● **PROVIDED MATERIAL**:
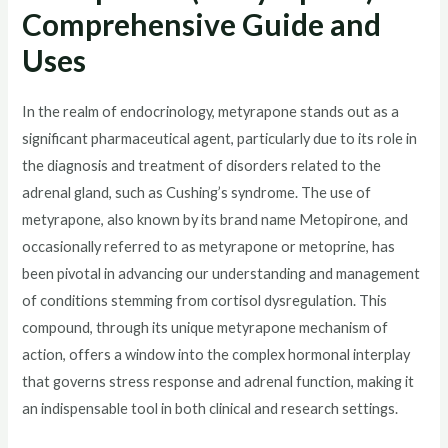
Comprehensive Guide and
Uses
In the realm of endocrinology, metyrapone stands out as a
significant pharmaceutical agent, particularly due to its role in
the diagnosis and treatment of disorders related to the
adrenal gland, such as Cushing’s syndrome. The use of
metyrapone, also known by its brand name Metopirone, and
occasionally referred to as metyrapone or metoprine, has
been pivotal in advancing our understanding and management
of conditions stemming from cortisol dysregulation. This
compound, through its unique metyrapone mechanism of
action, offers a window into the complex hormonal interplay
that governs stress response and adrenal function, making it
an indispensable tool in both clinical and research settings.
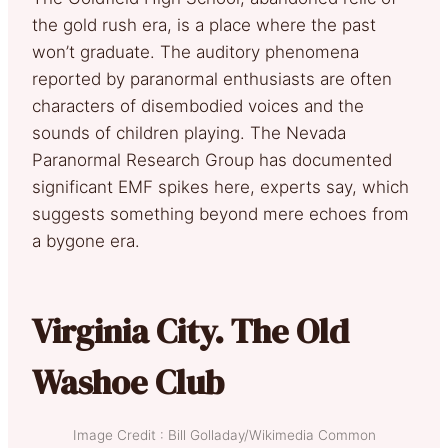
the gold rush era, is a place where the past
won’t graduate. The auditory phenomena
reported by paranormal enthusiasts are often
characters of disembodied voices and the
sounds of children playing. The Nevada
Paranormal Research Group has documented
significant EMF spikes here, experts say, which
suggests something beyond mere echoes from
a bygone era.
Virginia City. The Old
Washoe Club
Image Credit : Bill Golladay/Wikimedia Common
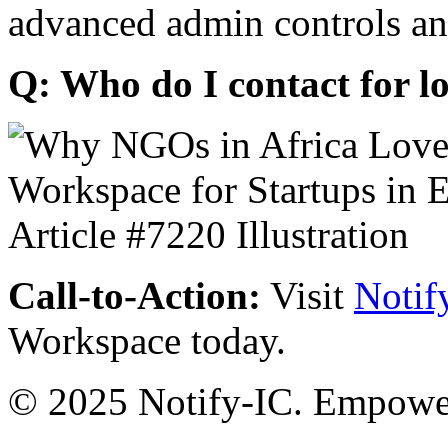
advanced admin controls an
Q: Who do I contact for l
Call-to-Action:
Visit
Notif
Workspace today.
© 2025 Notify-IC. Empoweri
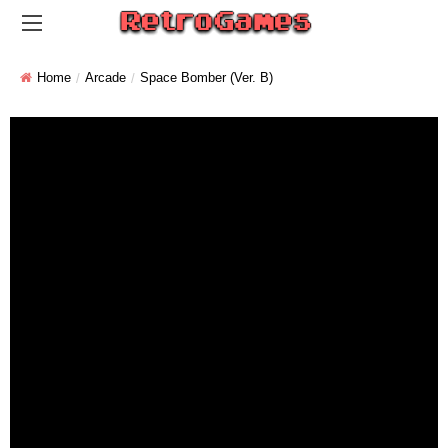
Home
Arcade
Space Bomber (ver. B)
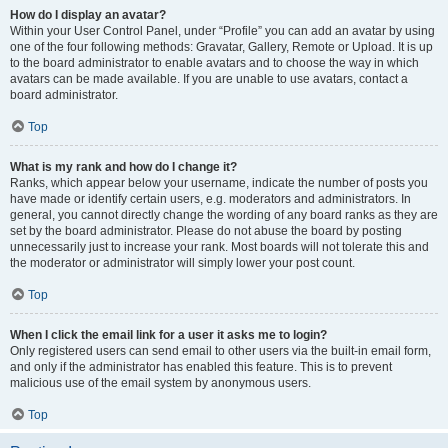
How do I display an avatar?
Within your User Control Panel, under “Profile” you can add an avatar by using
one of the four following methods: Gravatar, Gallery, Remote or Upload. It is up
to the board administrator to enable avatars and to choose the way in which
avatars can be made available. If you are unable to use avatars, contact a
board administrator.
Top
What is my rank and how do I change it?
Ranks, which appear below your username, indicate the number of posts you
have made or identify certain users, e.g. moderators and administrators. In
general, you cannot directly change the wording of any board ranks as they are
set by the board administrator. Please do not abuse the board by posting
unnecessarily just to increase your rank. Most boards will not tolerate this and
the moderator or administrator will simply lower your post count.
Top
When I click the email link for a user it asks me to login?
Only registered users can send email to other users via the built-in email form,
and only if the administrator has enabled this feature. This is to prevent
malicious use of the email system by anonymous users.
Top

● **WHAT THE EXERCISE ASKS**: Your reply must be one number: how many lines of the material hold the string "which".

● **THE ANSWER**: 3